Fig. 5. Computational modelling predicts PLG-SLO pairwise model and illustrates the binding interfaces.

a An AlphaFold-Multimer predicted pairwise model of the SLO domain 4 and the PSD domain in PLG. The residues involved in the binding interface were identified and highlighted in different colours and shown in stick representation for the side chains. b The bent conformer of SLO protein was modelled by normal mode simulations. The bent model accommodates intra-links which were inconsistent with the SLO crystal structure (PDB: 4HSC). c The top-ranked pairwise model as PLG-SLO_08591 is presented, with the two binding interfaces highlighted in darker colours. The upper one between the PLG PSD and SLO domain 4 is supported by three cross-links, while the lower one between PLG PSD/K2 and SLO domain 3 is supported by another two cross-links. DSS linker-formed covalent bonds are visualised as dashed lines, connecting the reactive lysine primary amines with residue numbers annotated in the legend. d A different set of four inter-links suggests an alternative pairwise PLG-SLO complex conformation. e Surface presentation and alignment comparison of interface residues within PLG-SLO protein complex and four representative HDX-MS derived protected peptides. The interface residues derived from predicted models align with the surface residues indicated in HDX-MS filtered by a relative solvent accessibility (RSA) value of > 40%. Interprotein cross-linked residues are marked by red arrows and labelled with the experimental support. Source data are provided as a Source Data file.

Fig. 6. Schematic of PLG-SLO interaction and its implication on S. pyogenes pathogenesis.

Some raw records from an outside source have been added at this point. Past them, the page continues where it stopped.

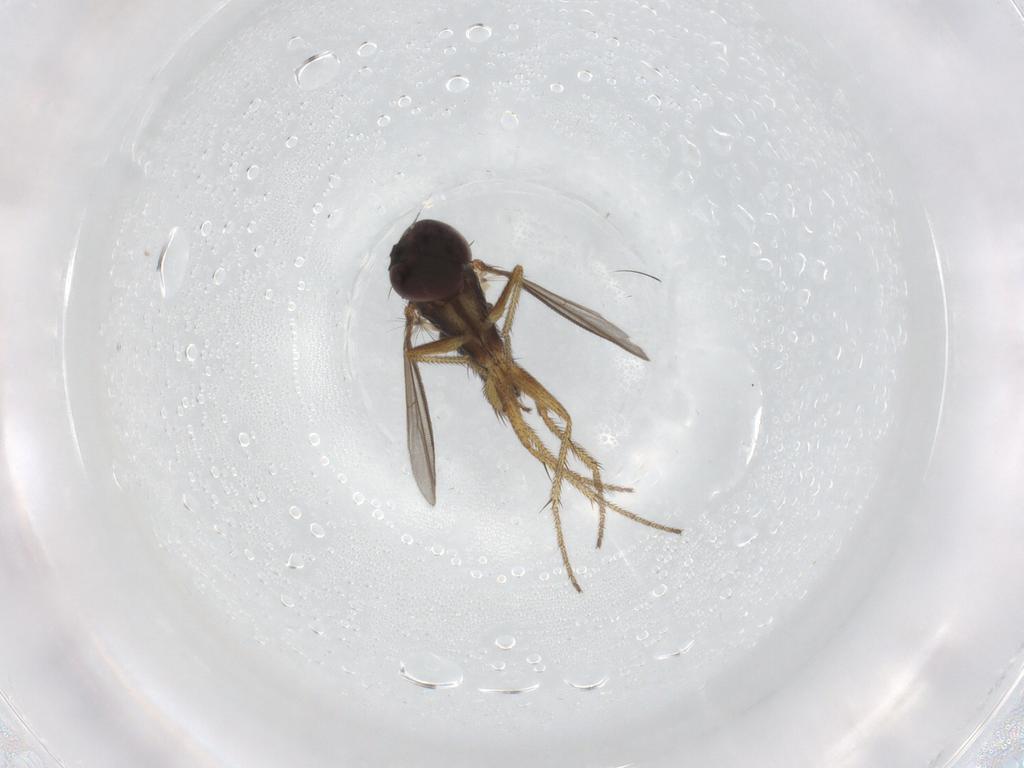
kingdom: Animalia
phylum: Arthropoda
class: Insecta
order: Diptera
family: Dolichopodidae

a PLG, depicted in a tight conformation, resists activation to prevent unwarranted enzymatic activity in solution. Interaction with the GAS-secreted toxin SLO, trigger local conformation shifts and stabilises the PLG molecule. This PLG-SLO intermediate protein complex then becomes more susceptible to activation by tissue plasminogen activator (tPA) and streptokinase (SKA), resulting in increased production of plasmin. The increase in plasmin activity leads to the degradation of the fibrin and extracellular matrix, facilitating breakdown of blood clots. b This pathogenic mechanism potentially allows S. pyogenes to further exploit the host’s fibrinolysis system, promoting deeper tissue invasion and systemic dissemination by utilising and accumulating the acquired plasmin activity. c A proposed model of how SLO enhances both tPA and SKA activation of human PLG. This pathomechanism can be of relevance in both non-invasive and invasive infections where fibrin and other non-fibrin substrates are targeted by increased activity of plasmin. To protect against entrapment by human host fibrin, S. pyogenes has evolved to (i) recruit PLG and PLM to its surface, (ii) secrete streptokinase to directly catalyse the production of PLM, and (iii) increase PLM activity by secreting SLO. SLO co-operates with host and bacterial PAs to accelerate the conversion of PLG to PLM. PAs plasminogen activators, PAM plasminogen-binding group A streptococcal M-like protein, SKA streptokinase. c created with Biorender.com.